Chennai, June 1 (IANS) Filmmaker M. Manikandan says directing the forthcoming Tamil children’s drama “Kaaka Muttai” was extremely challenging, but the experience of working with children has made him a better director and father.
“Working with children was very challenging. More than working, it is the process of making them act that’s tough. I like scenes in my movie to be very realistic but it was a struggle to make them perform. By the end of the first week, I almost gave up on the project,” Manikandan told IANS.
But he soon realised the struggle was worth it.
“If you can work with children and succeed in the process, then working with any actor becomes easy. This experience not only made me a better director but also made me be a better father to my son,” he said.
The film, about two slum children’s desire to taste a pizza, is releasing in cinemas on Friday. It was an international festival circuit favourite and had its world premiere at Toronto International Film Festival and subsequently got screened at film galas in Rome and Dubai.
Manikandan believes the film’s release will change the perspective audiences have about festival films.
“The general perception about movies that go to various film festivals is not very encouraging. People believe such films are not eligible for theatrical viewing. I’m very confident that my film will change that perception,” he said.
It was Manikandan’s son’s longing for pizza that inspired him to make this film.
“What got me thinking was why children craved for pizza, but not for fruits or even sweets. I wondered how children from low income background could afford something as expensive. What if kids in the slum who work for daily wages wanted to taste a pizza? What would they do to satisfy their urge? This inspired me to write this story,” he added.
National Award winning filmmaker Vetrimaaran agreed to produce the film after being impressed with what he heard.
“He had watched my short film ‘Wind’ and wanted to work with me. I narrated a few lines of ‘Kaaka Muttai’, and he immediately agreed to produce it. A month later, we approached Dhanush for financial support. He took a day to listen to the story, read the script and finally agreed to be part of the project,” he said.
As soon as the shoot was completed, Fox Star Studios came on board and agreed to market and present the film. “When Dhanush and Fox came on board, the film had become bigger and it got us lot of attention. It helped us to market the film quite well,” he added.
Right from the beginning, the team had plans to send their film to festivals across the globe.

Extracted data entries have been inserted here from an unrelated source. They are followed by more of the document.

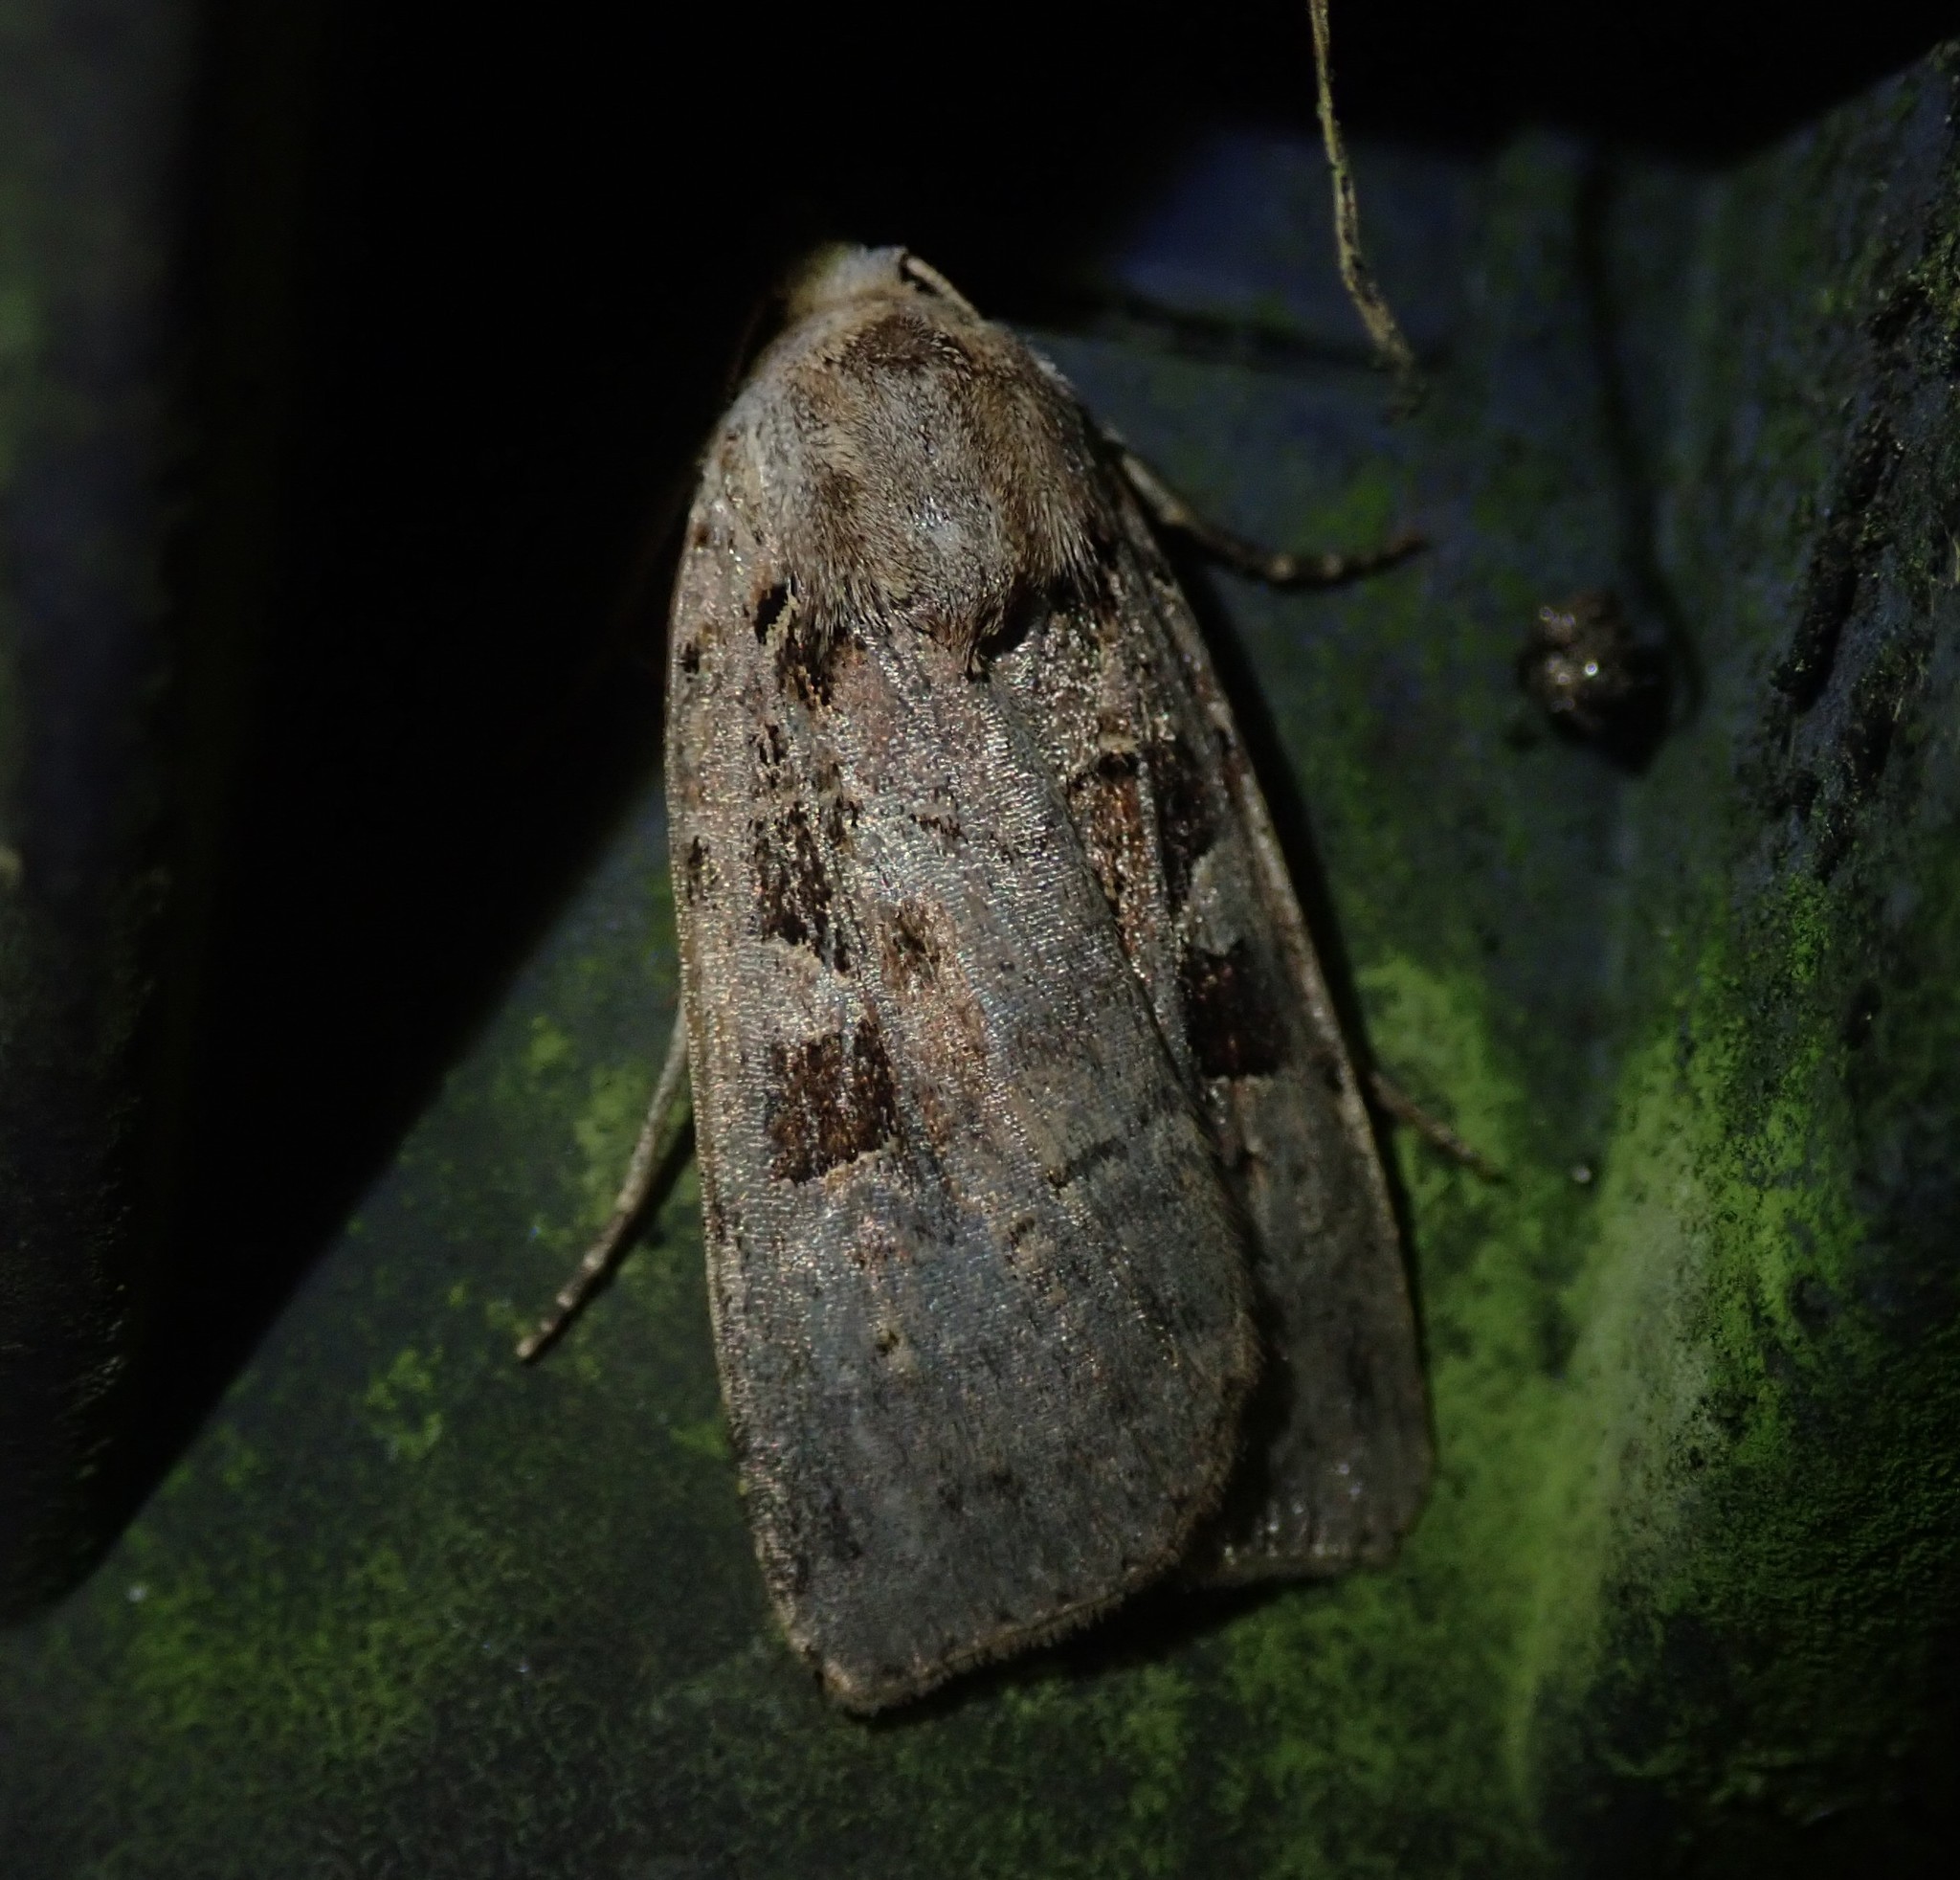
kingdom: Animalia
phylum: Arthropoda
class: Insecta
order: Lepidoptera
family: Noctuidae
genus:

“We were prepared to send our film to several festivals, despite knowing it will delay our theatrical release. Even for the world premiere, we had to wait for four months. We had also planned for release in cinemas a couple of months before the National Awards, but we eventually decided to wait and it paid off,” he said.
“Kaaka Muttai” won two National Awards for Best Children’s Film and Best Child Actors for Ramesh and Vignesh, who had also bagged awards for the performance at Indian Film Festival of Los Angeles.
By taking it to international festivals, particularly after its premiere in Toronto, the film has already made Rs.60 lakh through sale of its rights in Japan, Australia and New Zealand.
If that’s the case, why do most Tamil cinema producers don’t even think of sending their films to festivals?
“Most of our films are made from money borrowed from financiers. The interest on such loans is very high. If a producer has to wait for ten months for a film’s release, imagine the amount he’ll be paying as interest. Nobody can afford wasting so much money,” he added.
The film also features Aishwarya Rajesh in an important role, while actor Simbu has played a cameo.